Они долго сидели молча: Важдаев - опустив голову и рассматривая ладони, майор - уставившись в темное, отражающее кабинет окно. Потом майор сказал:
- Езжайте к жене, Станислав Михайлович. Постарайтесь бывать с ней побольше. Я понимаю, у вас в вашем положении дел выше крыши, но хотя бы по возможности.
- Да, - ответил Важдаев. - Да. Сейчас.
- Я имею в виду не только эти дни. Вообще. Даже если вам с нею больше не грозит ничто... специфическое. Только то, что всем. Что всегда.

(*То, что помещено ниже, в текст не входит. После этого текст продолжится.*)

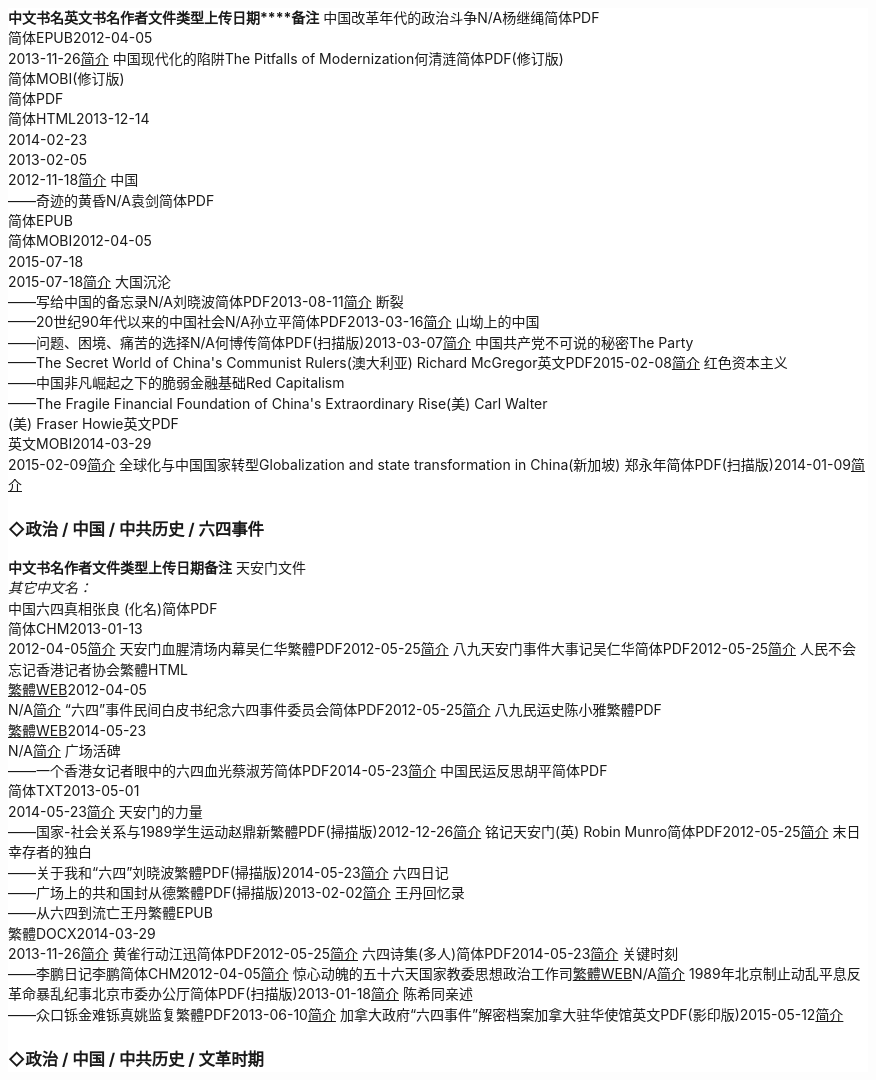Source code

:   
 **中文书名****英文书名****作者****文件类型****上传日期****备注** 中国改革年代的政治斗争N/A杨继绳简体PDF  
 简体EPUB2012-04-05  
 2013-11-26[简介](https://goo.gl/gtOidj) 中国现代化的陷阱The Pitfalls of Modernization何清涟简体PDF(修订版)  
 简体MOBI(修订版)  
 简体PDF  
 简体HTML2013-12-14  
 2014-02-23  
 2013-02-05  
 2012-11-18[简介](https://goo.gl/76WBYa) 中国  
 ——奇迹的黄昏N/A袁剑简体PDF  
 简体EPUB  
 简体MOBI2012-04-05  
 2015-07-18  
 2015-07-18[简介](https://goo.gl/UcZEut) 大国沉沦  
 ——写给中国的备忘录N/A刘晓波简体PDF2013-08-11[简介](https://goo.gl/pnhvVp) 断裂  
 ——20世纪90年代以来的中国社会N/A孙立平简体PDF2013-03-16[简介](https://goo.gl/T1nfI7) 山坳上的中国  
 ——问题、困境、痛苦的选择N/A何博传简体PDF(扫描版)2013-03-07[简介](https://goo.gl/Ab6cPe) 中国共产党不可说的秘密The Party  
 ——The Secret World of China's Communist Rulers(澳大利亚) Richard McGregor英文PDF2015-02-08[简介](https://goo.gl/frzV3y) 红色资本主义  
 ——中国非凡崛起之下的脆弱金融基础Red Capitalism  
 ——The Fragile Financial Foundation of China's Extraordinary Rise(美) Carl Walter  
 (美) Fraser Howie英文PDF  
 英文MOBI2014-03-29  
 2015-02-09[简介](https://goo.gl/gYdQjb) 全球化与中国国家转型Globalization and state transformation in China(新加坡) 郑永年简体PDF(扫描版)2014-01-09[简介](https://goo.gl/F4nSa2)   
 ### ◇政治 / 中国 / 中共历史 / 六四事件

  
 **中文书名****作者****文件类型****上传日期****备注** 天安门文件  
 *其它中文名：*  
 中国六四真相张良 (化名)简体PDF  
 简体CHM2013-01-13  
 2012-04-05[简介](https://goo.gl/Di7EJs) 天安门血腥清场内幕吴仁华繁體PDF2012-05-25[简介](https://goo.gl/o1C6Yu) 八九天安门事件大事记吴仁华简体PDF2012-05-25[简介](https://goo.gl/CwzvaE) 人民不会忘记香港记者协会繁體HTML  
 [繁體WEB](http://1989report.hkja.org.hk/site/portal/site.aspx)2012-04-05  
 N/A[简介](https://goo.gl/JRbF6x) “六四”事件民间白皮书纪念六四事件委员会简体PDF2012-05-25[简介](https://goo.gl/YIjUqP) 八九民运史陈小雅繁體PDF  
 [繁體WEB](http://www.64memo.com/b5/4.htm)2014-05-23  
 N/A[简介](https://goo.gl/ByF9EQ) 广场活碑  
 ——一个香港女记者眼中的六四血光蔡淑芳简体PDF2014-05-23[简介](https://goo.gl/gnhdCX) 中国民运反思胡平简体PDF  
 简体TXT2013-05-01  
 2014-05-23[简介](https://goo.gl/AChJOl) 天安门的力量  
 ——国家-社会关系与1989学生运动赵鼎新繁體PDF(掃描版)2012-12-26[简介](https://goo.gl/WjMqhB) 铭记天安门(英) Robin Munro简体PDF2012-05-25[简介](https://goo.gl/1KLrs0) 末日幸存者的独白  
 ——关于我和“六四”刘晓波繁體PDF(掃描版)2014-05-23[简介](https://goo.gl/48wdvi) 六四日记  
 ——广场上的共和国封从德繁體PDF(掃描版)2013-02-02[简介](https://goo.gl/r28aEW) 王丹回忆录  
 ——从六四到流亡王丹繁體EPUB  
 繁體DOCX2014-03-29  
 2013-11-26[简介](https://goo.gl/a4AAaI) 黄雀行动江迅简体PDF2012-05-25[简介](https://goo.gl/zFvx8n) 六四诗集(多人)简体PDF2014-05-23[简介](https://goo.gl/upYNcr) 关键时刻  
 ——李鹏日记李鹏简体CHM2012-04-05[简介](https://goo.gl/9itmPN) 惊心动魄的五十六天国家教委思想政治工作司[繁體WEB](http://www.64memo.com/b5/2.htm)N/A[简介](https://goo.gl/kdFvGe) 1989年北京制止动乱平息反革命暴乱纪事北京市委办公厅简体PDF(扫描版)2013-01-18[简介](https://goo.gl/yEcC1H) 陈希同亲述  
 ——众口铄金难铄真姚监复繁體PDF2013-06-10[简介](https://goo.gl/pAoGRS) 加拿大政府“六四事件”解密档案加拿大驻华使馆英文PDF(影印版)2015-05-12[简介](https://goo.gl/nsNElN)   
 ### ◇政治 / 中国 / 中共历史 / 文革时期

- Да, - сказал Важдаев. - Я понимаю.
- Просто в этом ещё есть хоть какой-то смысл. Или хотя бы ещё кажется, что есть.
Важдаев кивнул.
- У вас-то самих детей нет? - спросил майор.
- Нет. Не получается. Не получилось.
- Переживаете?
- Раньше да. Теперь привыкли.
- У меня дочь, - вздохнул майор. - Уже, считай, взрослая. Живёт отдельно, с парнем. Балбесом, - добавил он, и в голосе его Важдаеву почудилось отчаяние. - Звонила на днях. Купила в магазине пакет макарон, принесла домой, а это черви.
- В смысле, в макаронах черви?
- Вообще никаких макарон, полный запечатанный пакет, весёлый поварёнок, надпись "Живите вкусно", а внутри всё сплошь черви кишат. Она перепугалась, швырнула в окно. Потом хотела со своим подобрать, пойти в магазин, устроить скандал, всех там разгромить, да пакет порвался, черви расползлись, ничего уже не докажешь.
Они помолчали ещё.
- Так, без скандалов даже лучше. Что толку? - сказал майор. - Я думаю, это только начало.